養子縁組に見せかけた臓器密売の実体を扱い話題となった映画「Barbie」には、三つの歪んだ欲望が存在する。まず、姪たちをアメリカ人男性に渡そうとする叔父(イ・チョニ)の欲望だ。暇さえあれば知的障がい者の兄を虐待し、お金のために姪たちを臓器売買の対象になる養子に出す冷血な叔父は、俗に言うならず者だ。

また、別の欲望は自分の娘を救うために、娘と同じ年頃の女の子の心臓を狙うアメリカ人男性の話を描いている。娘バービーの台詞から韓国で妻を失ったと推定されるアメリカ人男性は、韓国を憎悪する。妻を事故で亡くし、さらに二人の娘に執着するアメリカ人男性は、他人の娘が死んでも自分の娘だけ助かればそれでいいと思っている。
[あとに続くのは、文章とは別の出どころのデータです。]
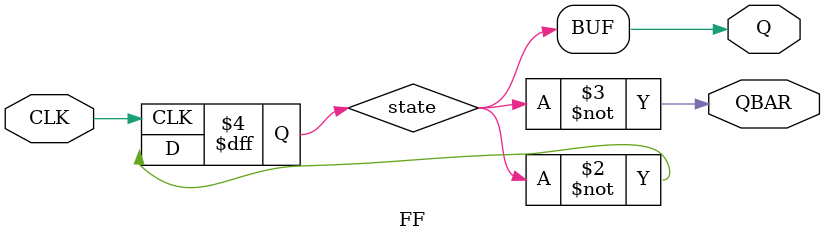
<source format=v>
module FF(CLK, Q, QBAR); 
 
	input CLK; 
 
	output QBAR; 
	output Q; 
 
	wire CLK; 
	wire Q; 
	wire QBAR; 
	 
	reg state; 
	 
	always @(posedge CLK) 
	begin 
		begin 
			state <= ~state; 
		end 
	end 
	 
	assign QBAR = ~state; 
	assign Q = state; 
 
endmodule 


</source>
そして、すべての欲望の集結であり、自身の運命を自ら最悪の悲劇に追い込むスンジャ(キム・アロン)の欲望がある。だが、彼女はまだまともに花を咲かせたこともない幼い子供に過ぎない。小学生にもかかわらず、非常にずる賢く、成功のためなら何でもするスンジャは、バービーの美しい容貌を羨ましく思い、バービーが住んでいるアメリカに行くことを夢見る。
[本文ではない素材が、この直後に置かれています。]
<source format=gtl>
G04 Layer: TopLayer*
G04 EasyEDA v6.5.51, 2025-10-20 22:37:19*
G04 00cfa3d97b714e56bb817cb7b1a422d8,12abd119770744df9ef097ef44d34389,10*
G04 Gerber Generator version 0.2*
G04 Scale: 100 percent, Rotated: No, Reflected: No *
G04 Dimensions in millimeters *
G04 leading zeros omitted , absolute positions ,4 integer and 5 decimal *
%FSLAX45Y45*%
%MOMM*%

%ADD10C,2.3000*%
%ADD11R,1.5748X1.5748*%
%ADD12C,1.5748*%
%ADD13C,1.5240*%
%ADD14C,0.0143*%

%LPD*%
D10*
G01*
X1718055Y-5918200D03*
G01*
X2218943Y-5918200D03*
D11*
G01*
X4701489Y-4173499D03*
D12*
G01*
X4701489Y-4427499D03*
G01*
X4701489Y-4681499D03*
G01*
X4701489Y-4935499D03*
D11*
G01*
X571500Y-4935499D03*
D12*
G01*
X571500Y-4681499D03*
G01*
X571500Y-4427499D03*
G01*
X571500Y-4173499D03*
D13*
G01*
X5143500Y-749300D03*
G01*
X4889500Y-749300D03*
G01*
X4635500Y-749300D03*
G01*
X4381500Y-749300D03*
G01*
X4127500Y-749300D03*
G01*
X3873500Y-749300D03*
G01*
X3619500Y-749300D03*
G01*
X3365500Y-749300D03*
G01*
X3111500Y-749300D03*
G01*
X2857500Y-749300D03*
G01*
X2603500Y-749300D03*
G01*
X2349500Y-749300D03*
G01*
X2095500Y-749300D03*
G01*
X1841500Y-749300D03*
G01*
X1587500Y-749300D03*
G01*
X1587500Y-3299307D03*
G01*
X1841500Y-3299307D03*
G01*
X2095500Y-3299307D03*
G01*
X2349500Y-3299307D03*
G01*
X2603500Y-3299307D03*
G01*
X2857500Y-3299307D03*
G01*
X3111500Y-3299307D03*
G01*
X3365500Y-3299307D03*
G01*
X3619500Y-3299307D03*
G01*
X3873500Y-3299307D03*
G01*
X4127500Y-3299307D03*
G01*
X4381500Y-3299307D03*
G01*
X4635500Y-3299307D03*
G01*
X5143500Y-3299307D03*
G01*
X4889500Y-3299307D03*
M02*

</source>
スンジャがそこまでしてアメリカに行きたがる理由は、今いる場所よりもよい人生が待っているとの希望があるためだ。知的障がい者の父、チンピラの叔父の下で姉のスンヨン(キム・セロン)が携帯ストラップを作ってかろうじて稼ぐ小銭では、これからこの状況から抜け出すことも、バービーのように綺麗になることもできない。そのため、スンジャは姉の代わりに自分をアメリカに送ってほしいと叔父にねだる。そこに行けば自分が本当に死ぬことになるという事実を知らないまま……。

映画「Barbie」に登場する平和な海辺のイメージは、イ・サンウ監督の全作とは違って叙情的で美しく見える。だが、その中に隠されている人間の醜い欲望の影は、見る人に息苦しさを感じさせる。

「Barbie」で悪の枢軸を担当している叔父とスンジャの歪んだ欲望は、暗澹たる現実が作り出した悲劇だ。怖いほどずる賢いスンジャは、生まれつきそうだったわけでなく、荒い世の中で生き残るための苦闘に近い。体も弱いのにどうにか生きていこうとあくせくするスンジャの無理に作った笑顔に、鳥肌が立つよりは、悲しい感情がこみ上げてくるのはその様な理由からだ。

今やっと10歳、12歳になっただけなのに、すでに世の中のあらゆる悪いことを経験したスンヨン、スンジャ姉妹は、無防備状態だ。彼女たちの命を狙う猟犬が随所にいるが、彼女たちを保護する丈夫な垣根はない。

それでもスンヨン、スンジャはなんとか生きていこうとする。自分より父と妹のことを先に考えるスンヨン、もっぱら自分のことだけ考えるスンジャは、それぞれ生きていこうとする目的は違うが、より良い人生に向かう格別な意志を持っている少女だ。

だが、非情な世の中はスンヨン、スンジャ姉妹が幸せに生きていけるよう味方になってはくれない。極端に厳しい環境から抜け出し、よりよい世界に移動しようとするスンジャの夢は、逆に彼女を死に追い込むだけだ。

いくらあくせくしても、より力やお金のある者の欲望によって残酷に踏みにじられてしまう少女の欲望。ますます固定化し、階級移動が難しくなっている今の現実を赤裸々に見せる残酷な童話が悲しさを感じさせる。